--- LISTED RECORDS ---

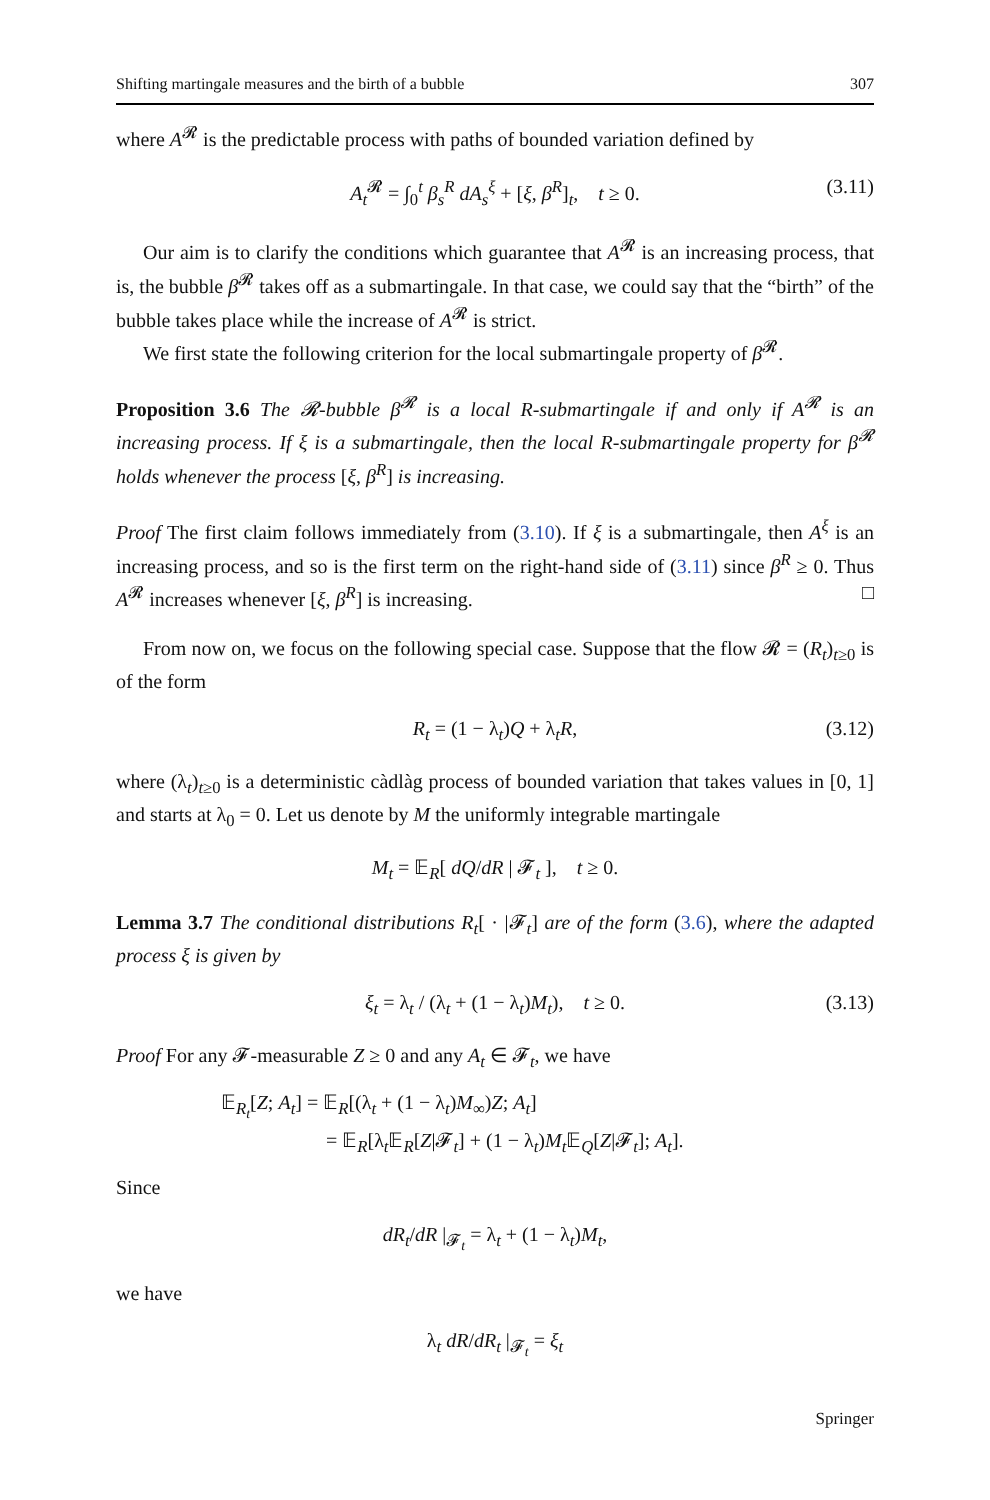Shifting martingale measures and the birth of a bubble 307
where A<sup>𝓡</sup> is the predictable process with paths of bounded variation defined by
A<sub>t</sub><sup>𝓡</sup> = ∫<sub>0</sub><sup>t</sup> β<sub>s</sub><sup>R</sup> dA<sub>s</sub><sup>ξ</sup> + [ξ, β<sup>R</sup>]<sub>t</sub>, t ≥ 0. (3.11)
Our aim is to clarify the conditions which guarantee that A<sup>𝓡</sup> is an increasing process, that is, the bubble β<sup>𝓡</sup> takes off as a submartingale. In that case, we could say that the “birth” of the bubble takes place while the increase of A<sup>𝓡</sup> is strict.
We first state the following criterion for the local submartingale property of β<sup>𝓡</sup>.
Proposition 3.6 The 𝓡-bubble β<sup>𝓡</sup> is a local R-submartingale if and only if A<sup>𝓡</sup> is an increasing process. If ξ is a submartingale, then the local R-submartingale property for β<sup>𝓡</sup> holds whenever the process [ξ, β<sup>R</sup>] is increasing.
Proof The first claim follows immediately from (3.10). If ξ is a submartingale, then A<sup>ξ</sup> is an increasing process, and so is the first term on the right-hand side of (3.11) since β<sup>R</sup> ≥ 0. Thus A<sup>𝓡</sup> increases whenever [ξ, β<sup>R</sup>] is increasing. □
From now on, we focus on the following special case. Suppose that the flow 𝓡 = (R<sub>t</sub>)<sub>t≥0</sub> is of the form
R<sub>t</sub> = (1 − λ<sub>t</sub>)Q + λ<sub>t</sub>R, (3.12)
where (λ<sub>t</sub>)<sub>t≥0</sub> is a deterministic càdlàg process of bounded variation that takes values in [0, 1] and starts at λ<sub>0</sub> = 0. Let us denote by M the uniformly integrable martingale
M<sub>t</sub> = 𝔼<sub>R</sub>[ dQ/dR | 𝓕<sub>t</sub> ], t ≥ 0.
Lemma 3.7 The conditional distributions R<sub>t</sub>[ · |𝓕<sub>t</sub>] are of the form (3.6), where the adapted process ξ is given by
ξ<sub>t</sub> = λ<sub>t</sub> / (λ<sub>t</sub> + (1 − λ<sub>t</sub>)M<sub>t</sub>), t ≥ 0. (3.13)
Proof For any 𝓕-measurable Z ≥ 0 and any A<sub>t</sub> ∈ 𝓕<sub>t</sub>, we have
𝔼<sub>R<sub>t</sub></sub>[Z; A<sub>t</sub>] = 𝔼<sub>R</sub>[(λ<sub>t</sub> + (1 − λ<sub>t</sub>)M<sub>∞</sub>)Z; A<sub>t</sub>]
= 𝔼<sub>R</sub>[λ<sub>t</sub>𝔼<sub>R</sub>[Z|𝓕<sub>t</sub>] + (1 − λ<sub>t</sub>)M<sub>t</sub>𝔼<sub>Q</sub>[Z|𝓕<sub>t</sub>]; A<sub>t</sub>].
Since
dR<sub>t</sub>/dR |<sub>𝓕<sub>t</sub></sub> = λ<sub>t</sub> + (1 − λ<sub>t</sub>)M<sub>t</sub>,
we have
λ<sub>t</sub> dR/dR<sub>t</sub> |<sub>𝓕<sub>t</sub></sub> = ξ<sub>t</sub>
Springer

---

> _YOUR TASK_
Write out the data again word for word, minus any images.

> _RESULT OF THE TASK_
Shifting martingale measures and the birth of a bubble 307
where A<sup>𝓡</sup> is the predictable process with paths of bounded variation defined by
A<sub>t</sub><sup>𝓡</sup> = ∫<sub>0</sub><sup>t</sup> β<sub>s</sub><sup>R</sup> dA<sub>s</sub><sup>ξ</sup> + [ξ, β<sup>R</sup>]<sub>t</sub>, t ≥ 0. (3.11)
Our aim is to clarify the conditions which guarantee that A<sup>𝓡</sup> is an increasing process, that is, the bubble β<sup>𝓡</sup> takes off as a submartingale. In that case, we could say that the “birth” of the bubble takes place while the increase of A<sup>𝓡</sup> is strict.
We first state the following criterion for the local submartingale property of β<sup>𝓡</sup>.
Proposition 3.6 The 𝓡-bubble β<sup>𝓡</sup> is a local R-submartingale if and only if A<sup>𝓡</sup> is an increasing process. If ξ is a submartingale, then the local R-submartingale property for β<sup>𝓡</sup> holds whenever the process [ξ, β<sup>R</sup>] is increasing.
Proof The first claim follows immediately from (3.10). If ξ is a submartingale, then A<sup>ξ</sup> is an increasing process, and so is the first term on the right-hand side of (3.11) since β<sup>R</sup> ≥ 0. Thus A<sup>𝓡</sup> increases whenever [ξ, β<sup>R</sup>] is increasing. □
From now on, we focus on the following special case. Suppose that the flow 𝓡 = (R<sub>t</sub>)<sub>t≥0</sub> is of the form
R<sub>t</sub> = (1 − λ<sub>t</sub>)Q + λ<sub>t</sub>R, (3.12)
where (λ<sub>t</sub>)<sub>t≥0</sub> is a deterministic càdlàg process of bounded variation that takes values in [0, 1] and starts at λ<sub>0</sub> = 0. Let us denote by M the uniformly integrable martingale
M<sub>t</sub> = 𝔼<sub>R</sub>[ dQ/dR | 𝓕<sub>t</sub> ], t ≥ 0.
Lemma 3.7 The conditional distributions R<sub>t</sub>[ · |𝓕<sub>t</sub>] are of the form (3.6), where the adapted process ξ is given by
ξ<sub>t</sub> = λ<sub>t</sub> / (λ<sub>t</sub> + (1 − λ<sub>t</sub>)M<sub>t</sub>), t ≥ 0. (3.13)
Proof For any 𝓕-measurable Z ≥ 0 and any A<sub>t</sub> ∈ 𝓕<sub>t</sub>, we have
𝔼<sub>R<sub>t</sub></sub>[Z; A<sub>t</sub>] = 𝔼<sub>R</sub>[(λ<sub>t</sub> + (1 − λ<sub>t</sub>)M<sub>∞</sub>)Z; A<sub>t</sub>]
= 𝔼<sub>R</sub>[λ<sub>t</sub>𝔼<sub>R</sub>[Z|𝓕<sub>t</sub>] + (1 − λ<sub>t</sub>)M<sub>t</sub>𝔼<sub>Q</sub>[Z|𝓕<sub>t</sub>]; A<sub>t</sub>].
Since
dR<sub>t</sub>/dR |<sub>𝓕<sub>t</sub></sub> = λ<sub>t</sub> + (1 − λ<sub>t</sub>)M<sub>t</sub>,
we have
λ<sub>t</sub> dR/dR<sub>t</sub> |<sub>𝓕<sub>t</sub></sub> = ξ<sub>t</sub>
Springer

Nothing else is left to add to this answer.